Plusieurs sont immatriculées de l’ Etat de New York, d’autres sont d’ailleurs; seulement deux sont du Vermont: une grosse Cadillac de l’année en cours, et une espèce de petite ¨deux-places¨sport toute bosselée par probablement cinq ou six ans de transport de jeunesse.

Pour quiconque a lu le récit de cette famille simple et satisfaite, la limousine de luxe est éliminée au premier tour de scrutin, et pour peu qu’on pense que Maria a 71 ans et qu’elle doit faire un bon l50 ou l60 livres, on ne l’imagine pas plus dans le petit crapaud vert-bleu stationné tout de travers, là, près d’une rangée d’ arbustes fleuris.

 

Eh bien, conclut mon modérateur-de-mari, tu vois bien qu’elle n’y est pas! Maintenant que les enfants ont vu, que la caméra a capté et, que les souvenirs sont achetés, allons prendre un bon dîner au village.

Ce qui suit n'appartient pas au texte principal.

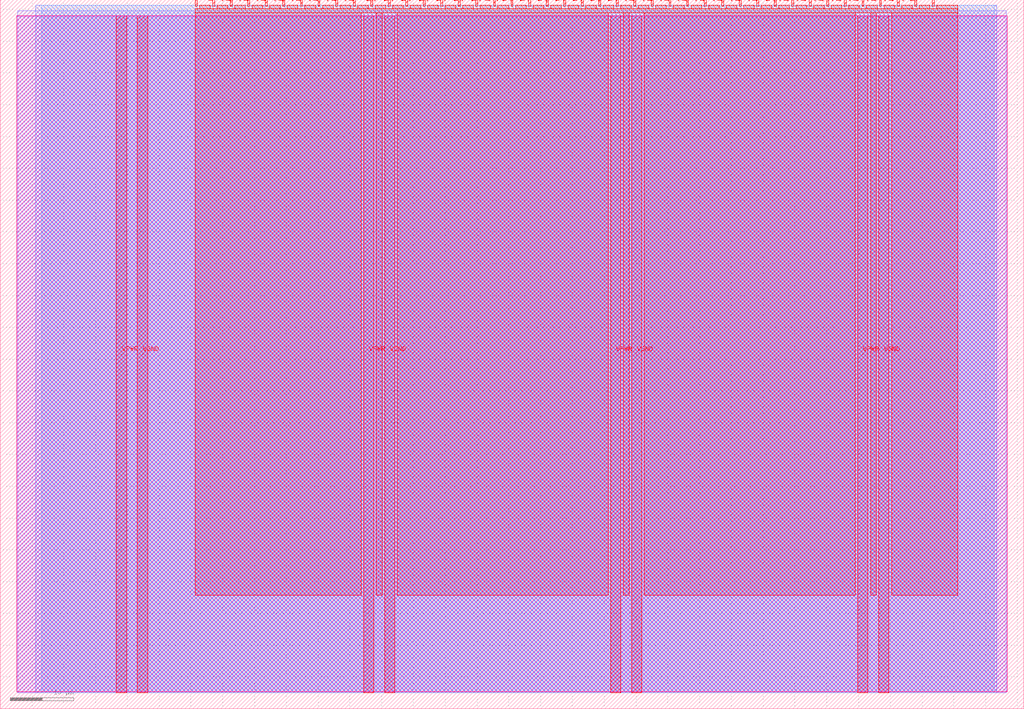
<source format=lef>
VERSION 5.7 ;
  NOWIREEXTENSIONATPIN ON ;
  DIVIDERCHAR "/" ;
  BUSBITCHARS "[]" ;
MACRO tt_um_BryanKuang_mac_peripheral
  CLASS BLOCK ;
  FOREIGN tt_um_BryanKuang_mac_peripheral ;
  ORIGIN 0.000 0.000 ;
  SIZE 161.000 BY 111.520 ;
  PIN VGND
    DIRECTION INOUT ;
    USE GROUND ;
    PORT
      LAYER met4 ;
        RECT 21.580 2.480 23.180 109.040 ;
    END
    PORT
      LAYER met4 ;
        RECT 60.450 2.480 62.050 109.040 ;
    END
    PORT
      LAYER met4 ;
        RECT 99.320 2.480 100.920 109.040 ;
    END
    PORT
      LAYER met4 ;
        RECT 138.190 2.480 139.790 109.040 ;
    END
  END VGND
  PIN VPWR
    DIRECTION INOUT ;
    USE POWER ;
    PORT
      LAYER met4 ;
        RECT 18.280 2.480 19.880 109.040 ;
    END
    PORT
      LAYER met4 ;
        RECT 57.150 2.480 58.750 109.040 ;
    END
    PORT
      LAYER met4 ;
        RECT 96.020 2.480 97.620 109.040 ;
    END
    PORT
      LAYER met4 ;
        RECT 134.890 2.480 136.490 109.040 ;
    END
  END VPWR
  PIN clk
    DIRECTION INPUT ;
    USE SIGNAL ;
    ANTENNAGATEAREA 0.852000 ;
    PORT
      LAYER met4 ;
        RECT 143.830 110.520 144.130 111.520 ;
    END
  END clk
  PIN ena
    DIRECTION INPUT ;
    USE SIGNAL ;
    PORT
      LAYER met4 ;
        RECT 146.590 110.520 146.890 111.520 ;
    END
  END ena
  PIN rst_n
    DIRECTION INPUT ;
    USE SIGNAL ;
    ANTENNAGATEAREA 0.126000 ;
    PORT
      LAYER met4 ;
        RECT 141.070 110.520 141.370 111.520 ;
    END
  END rst_n
  PIN ui_in[0]
    DIRECTION INPUT ;
    USE SIGNAL ;
    ANTENNAGATEAREA 0.196500 ;
    PORT
      LAYER met4 ;
        RECT 138.310 110.520 138.610 111.520 ;
    END
  END ui_in[0]
  PIN ui_in[1]
    DIRECTION INPUT ;
    USE SIGNAL ;
    ANTENNAGATEAREA 0.196500 ;
    PORT
      LAYER met4 ;
        RECT 135.550 110.520 135.850 111.520 ;
    END
  END ui_in[1]
  PIN ui_in[2]
    DIRECTION INPUT ;
    USE SIGNAL ;
    ANTENNAGATEAREA 0.196500 ;
    PORT
      LAYER met4 ;
        RECT 132.790 110.520 133.090 111.520 ;
    END
  END ui_in[2]
  PIN ui_in[3]
    DIRECTION INPUT ;
    USE SIGNAL ;
    ANTENNAGATEAREA 0.196500 ;
    PORT
      LAYER met4 ;
        RECT 130.030 110.520 130.330 111.520 ;
    END
  END ui_in[3]
  PIN ui_in[4]
    DIRECTION INPUT ;
    USE SIGNAL ;
    ANTENNAGATEAREA 0.196500 ;
    PORT
      LAYER met4 ;
        RECT 127.270 110.520 127.570 111.520 ;
    END
  END ui_in[4]
  PIN ui_in[5]
    DIRECTION INPUT ;
    USE SIGNAL ;
    ANTENNAGATEAREA 0.196500 ;
    PORT
      LAYER met4 ;
        RECT 124.510 110.520 124.810 111.520 ;
    END
  END ui_in[5]
  PIN ui_in[6]
    DIRECTION INPUT ;
    USE SIGNAL ;
    ANTENNAGATEAREA 0.196500 ;
    PORT
      LAYER met4 ;
        RECT 121.750 110.520 122.050 111.520 ;
    END
  END ui_in[6]
  PIN ui_in[7]
    DIRECTION INPUT ;
    USE SIGNAL ;
    ANTENNAGATEAREA 0.196500 ;
    PORT
      LAYER met4 ;
        RECT 118.990 110.520 119.290 111.520 ;
    END
  END ui_in[7]
  PIN uio_in[0]
    DIRECTION INPUT ;
    USE SIGNAL ;
    ANTENNAGATEAREA 0.196500 ;
    PORT
      LAYER met4 ;
        RECT 116.230 110.520 116.530 111.520 ;
    END
  END uio_in[0]
  PIN uio_in[1]
    DIRECTION INPUT ;
    USE SIGNAL ;
    ANTENNAGATEAREA 0.126000 ;
    PORT
      LAYER met4 ;
        RECT 113.470 110.520 113.770 111.520 ;
    END
  END uio_in[1]
  PIN uio_in[2]
    DIRECTION INPUT ;
    USE SIGNAL ;
    ANTENNAGATEAREA 0.196500 ;
    PORT
      LAYER met4 ;
        RECT 110.710 110.520 111.010 111.520 ;
    END
  END uio_in[2]
  PIN uio_in[3]
    DIRECTION INPUT ;
    USE SIGNAL ;
    PORT
      LAYER met4 ;
        RECT 107.950 110.520 108.250 111.520 ;
    END
  END uio_in[3]
  PIN uio_in[4]
    DIRECTION INPUT ;
    USE SIGNAL ;
    PORT
      LAYER met4 ;
        RECT 105.190 110.520 105.490 111.520 ;
    END
  END uio_in[4]
  PIN uio_in[5]
    DIRECTION INPUT ;
    USE SIGNAL ;
    PORT
      LAYER met4 ;
        RECT 102.430 110.520 102.730 111.520 ;
    END
  END uio_in[5]
  PIN uio_in[6]
    DIRECTION INPUT ;
    USE SIGNAL ;
    PORT
      LAYER met4 ;
        RECT 99.670 110.520 99.970 111.520 ;
    END
  END uio_in[6]
  PIN uio_in[7]
    DIRECTION INPUT ;
    USE SIGNAL ;
    PORT
      LAYER met4 ;
        RECT 96.910 110.520 97.210 111.520 ;
    END
  END uio_in[7]
  PIN uio_oe[0]
    DIRECTION OUTPUT ;
    USE SIGNAL ;
    PORT
      LAYER met4 ;
        RECT 49.990 110.520 50.290 111.520 ;
    END
  END uio_oe[0]
  PIN uio_oe[1]
    DIRECTION OUTPUT ;
    USE SIGNAL ;
    PORT
      LAYER met4 ;
        RECT 47.230 110.520 47.530 111.520 ;
    END
  END uio_oe[1]
  PIN uio_oe[2]
    DIRECTION OUTPUT ;
    USE SIGNAL ;
    PORT
      LAYER met4 ;
        RECT 44.470 110.520 44.770 111.520 ;
    END
  END uio_oe[2]
  PIN uio_oe[3]
    DIRECTION OUTPUT ;
    USE SIGNAL ;
    PORT
      LAYER met4 ;
        RECT 41.710 110.520 42.010 111.520 ;
    END
  END uio_oe[3]
  PIN uio_oe[4]
    DIRECTION OUTPUT ;
    USE SIGNAL ;
    PORT
      LAYER met4 ;
        RECT 38.950 110.520 39.250 111.520 ;
    END
  END uio_oe[4]
  PIN uio_oe[5]
    DIRECTION OUTPUT ;
    USE SIGNAL ;
    PORT
      LAYER met4 ;
        RECT 36.190 110.520 36.490 111.520 ;
    END
  END uio_oe[5]
  PIN uio_oe[6]
    DIRECTION OUTPUT ;
    USE SIGNAL ;
    PORT
      LAYER met4 ;
        RECT 33.430 110.520 33.730 111.520 ;
    END
  END uio_oe[6]
  PIN uio_oe[7]
    DIRECTION OUTPUT ;
    USE SIGNAL ;
    PORT
      LAYER met4 ;
        RECT 30.670 110.520 30.970 111.520 ;
    END
  END uio_oe[7]
  PIN uio_out[0]
    DIRECTION OUTPUT ;
    USE SIGNAL ;
    ANTENNADIFFAREA 0.795200 ;
    PORT
      LAYER met4 ;
        RECT 72.070 110.520 72.370 111.520 ;
    END
  END uio_out[0]
  PIN uio_out[1]
    DIRECTION OUTPUT ;
    USE SIGNAL ;
    ANTENNADIFFAREA 0.795200 ;
    PORT
      LAYER met4 ;
        RECT 69.310 110.520 69.610 111.520 ;
    END
  END uio_out[1]
  PIN uio_out[2]
    DIRECTION OUTPUT ;
    USE SIGNAL ;
    PORT
      LAYER met4 ;
        RECT 66.550 110.520 66.850 111.520 ;
    END
  END uio_out[2]
  PIN uio_out[3]
    DIRECTION OUTPUT ;
    USE SIGNAL ;
    PORT
      LAYER met4 ;
        RECT 63.790 110.520 64.090 111.520 ;
    END
  END uio_out[3]
  PIN uio_out[4]
    DIRECTION OUTPUT ;
    USE SIGNAL ;
    PORT
      LAYER met4 ;
        RECT 61.030 110.520 61.330 111.520 ;
    END
  END uio_out[4]
  PIN uio_out[5]
    DIRECTION OUTPUT ;
    USE SIGNAL ;
    PORT
      LAYER met4 ;
        RECT 58.270 110.520 58.570 111.520 ;
    END
  END uio_out[5]
  PIN uio_out[6]
    DIRECTION OUTPUT ;
    USE SIGNAL ;
    PORT
      LAYER met4 ;
        RECT 55.510 110.520 55.810 111.520 ;
    END
  END uio_out[6]
  PIN uio_out[7]
    DIRECTION OUTPUT ;
    USE SIGNAL ;
    PORT
      LAYER met4 ;
        RECT 52.750 110.520 53.050 111.520 ;
    END
  END uio_out[7]
  PIN uo_out[0]
    DIRECTION OUTPUT ;
    USE SIGNAL ;
    ANTENNADIFFAREA 0.891000 ;
    PORT
      LAYER met4 ;
        RECT 94.150 110.520 94.450 111.520 ;
    END
  END uo_out[0]
  PIN uo_out[1]
    DIRECTION OUTPUT ;
    USE SIGNAL ;
    ANTENNADIFFAREA 0.891000 ;
    PORT
      LAYER met4 ;
        RECT 91.390 110.520 91.690 111.520 ;
    END
  END uo_out[1]
  PIN uo_out[2]
    DIRECTION OUTPUT ;
    USE SIGNAL ;
    ANTENNADIFFAREA 0.891000 ;
    PORT
      LAYER met4 ;
        RECT 88.630 110.520 88.930 111.520 ;
    END
  END uo_out[2]
  PIN uo_out[3]
    DIRECTION OUTPUT ;
    USE SIGNAL ;
    ANTENNADIFFAREA 0.891000 ;
    PORT
      LAYER met4 ;
        RECT 85.870 110.520 86.170 111.520 ;
    END
  END uo_out[3]
  PIN uo_out[4]
    DIRECTION OUTPUT ;
    USE SIGNAL ;
    ANTENNADIFFAREA 0.891000 ;
    PORT
      LAYER met4 ;
        RECT 83.110 110.520 83.410 111.520 ;
    END
  END uo_out[4]
  PIN uo_out[5]
    DIRECTION OUTPUT ;
    USE SIGNAL ;
    ANTENNADIFFAREA 0.891000 ;
    PORT
      LAYER met4 ;
        RECT 80.350 110.520 80.650 111.520 ;
    END
  END uo_out[5]
  PIN uo_out[6]
    DIRECTION OUTPUT ;
    USE SIGNAL ;
    ANTENNADIFFAREA 0.891000 ;
    PORT
      LAYER met4 ;
        RECT 77.590 110.520 77.890 111.520 ;
    END
  END uo_out[6]
  PIN uo_out[7]
    DIRECTION OUTPUT ;
    USE SIGNAL ;
    ANTENNADIFFAREA 0.891000 ;
    PORT
      LAYER met4 ;
        RECT 74.830 110.520 75.130 111.520 ;
    END
  END uo_out[7]
  OBS
      LAYER nwell ;
        RECT 2.570 2.635 158.430 108.990 ;
      LAYER li1 ;
        RECT 2.760 2.635 158.240 108.885 ;
      LAYER met1 ;
        RECT 2.760 2.480 158.240 109.780 ;
      LAYER met2 ;
        RECT 5.620 2.535 156.760 110.685 ;
      LAYER met3 ;
        RECT 6.505 2.555 156.335 110.665 ;
      LAYER met4 ;
        RECT 31.370 110.120 33.030 110.665 ;
        RECT 34.130 110.120 35.790 110.665 ;
        RECT 36.890 110.120 38.550 110.665 ;
        RECT 39.650 110.120 41.310 110.665 ;
        RECT 42.410 110.120 44.070 110.665 ;
        RECT 45.170 110.120 46.830 110.665 ;
        RECT 47.930 110.120 49.590 110.665 ;
        RECT 50.690 110.120 52.350 110.665 ;
        RECT 53.450 110.120 55.110 110.665 ;
        RECT 56.210 110.120 57.870 110.665 ;
        RECT 58.970 110.120 60.630 110.665 ;
        RECT 61.730 110.120 63.390 110.665 ;
        RECT 64.490 110.120 66.150 110.665 ;
        RECT 67.250 110.120 68.910 110.665 ;
        RECT 70.010 110.120 71.670 110.665 ;
        RECT 72.770 110.120 74.430 110.665 ;
        RECT 75.530 110.120 77.190 110.665 ;
        RECT 78.290 110.120 79.950 110.665 ;
        RECT 81.050 110.120 82.710 110.665 ;
        RECT 83.810 110.120 85.470 110.665 ;
        RECT 86.570 110.120 88.230 110.665 ;
        RECT 89.330 110.120 90.990 110.665 ;
        RECT 92.090 110.120 93.750 110.665 ;
        RECT 94.850 110.120 96.510 110.665 ;
        RECT 97.610 110.120 99.270 110.665 ;
        RECT 100.370 110.120 102.030 110.665 ;
        RECT 103.130 110.120 104.790 110.665 ;
        RECT 105.890 110.120 107.550 110.665 ;
        RECT 108.650 110.120 110.310 110.665 ;
        RECT 111.410 110.120 113.070 110.665 ;
        RECT 114.170 110.120 115.830 110.665 ;
        RECT 116.930 110.120 118.590 110.665 ;
        RECT 119.690 110.120 121.350 110.665 ;
        RECT 122.450 110.120 124.110 110.665 ;
        RECT 125.210 110.120 126.870 110.665 ;
        RECT 127.970 110.120 129.630 110.665 ;
        RECT 130.730 110.120 132.390 110.665 ;
        RECT 133.490 110.120 135.150 110.665 ;
        RECT 136.250 110.120 137.910 110.665 ;
        RECT 139.010 110.120 140.670 110.665 ;
        RECT 141.770 110.120 143.430 110.665 ;
        RECT 144.530 110.120 146.190 110.665 ;
        RECT 147.290 110.120 150.585 110.665 ;
        RECT 30.655 109.440 150.585 110.120 ;
        RECT 30.655 17.855 56.750 109.440 ;
        RECT 59.150 17.855 60.050 109.440 ;
        RECT 62.450 17.855 95.620 109.440 ;
        RECT 98.020 17.855 98.920 109.440 ;
        RECT 101.320 17.855 134.490 109.440 ;
        RECT 136.890 17.855 137.790 109.440 ;
        RECT 140.190 17.855 150.585 109.440 ;
  END
END tt_um_BryanKuang_mac_peripheral
END LIBRARY


</source>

Mais, il me restait encore de l’espoir - ç’eut été ne pas me connaître que de penser que je capitulerais si vite - et pourtant douze ans de mariage n’ont pas suffi!

 

¨Si nous arrêtions une seconde fois à la boutique à cadeaux, ajoutais-je, je voudrais bien un disque de Cantates, c’est si doux à entendre chez soi, à la faveur d’un après-midi qui vous laisse l’imagination en liberté¨.

Pendant que j’hésitais entre deux ou trois albums, mon mari faisait les cent pas devant le magasin. Tout à coup, il voit apparaître, à vitesse accélérée, la mini-sport bosselée, qui se stationne rapidement près de lui. Devinez qui en sort...

d’un pas alerte et assuré...... Maria, vêtue de son costume national - celui qu’elle a toujours porté en terre américaine - d’abord, parce qu’au début ¨ ça réglait le problème vestimentaire de la famille pour les concerts, et ensuite parce que c’était le seul que nous avions¨......

Elle l’a adopté, ce costume, en femme réaliste, et personnellement, je pense que le public serait déçu si elle l’abandonnait; d’ailleurs Maria n’a pas besoin de coquetterie vestimentaire pour rayonner. Il suffit de l’avoir vu une fois, pour comprendre que les ¨grands¨ dans le vrai sens du mot, transpirent de cette intelligence et de cet ardeur de vivre qu’aucun vêtement ne peut cacher.

Elle entre rapidement dans SA boutique, donne de solides poignées de main à tous ceux qui l’ont reconnue et qui se présentent à elle. Je sors ma modeste caméra et essaie de prendre, en profil, à travers la lumière de la fenêtre, ce visage racé aux traits volontaires. Aussitôt, elle se retourne et me dit avec une complaisance qui me gêne: ¨Pourquoi n’allons-nous pas à l’extérieur, votre photo serait bien meilleure¨.... Tout en redressant son grand tablier, elle s’informe du nom de nos filles, de leur âge, de l’endroit où nous demeurons, si les études sont en français ou en anglais, bref, avec cette belle simplicité, la voilà en train de nous donner de l’importance à ses yeux - pour elle, tous les humains méritent de l’attention, pour peu qu’ils démontrent de la bonne volonté.

A un touriste qui passait, je demande de prendre LA photo, puisque, moi aussi, je voulais bien faire partie du décor, afin de garder dans mes archives personnelles, le souvenir de cette rencontre qui restera longtemps gravée dans ma mémoire.

 

Comme je demandais à madame Trapp si elle avait des livres en français (je me souvenais d’en avoir lu un, il y a quelques années) afin d’enrichir la bibliothèque de mes filles, elle me fixe avec bonté et détermination et répond:

¨Vous savez, madame, oui, il y en a déjà eu, mais la quantité est épuisée depuis longtemps et on a pourtant beaucoup de demandes de la part de Québecois. Peut-être pourriez-vous faire pression pour qu’un éditeur s’en charge. Je compte sur vous, pour passer le message¨.

 

Comment l’oublier, et comment oublier aussi cette visite au pays des Trapp, où on n’a rencontré que beauté, charme et grandeur de vivre.

Un beau souvenir à conserver, et, c’est précisément dans ce but que j’ai écrit cet article.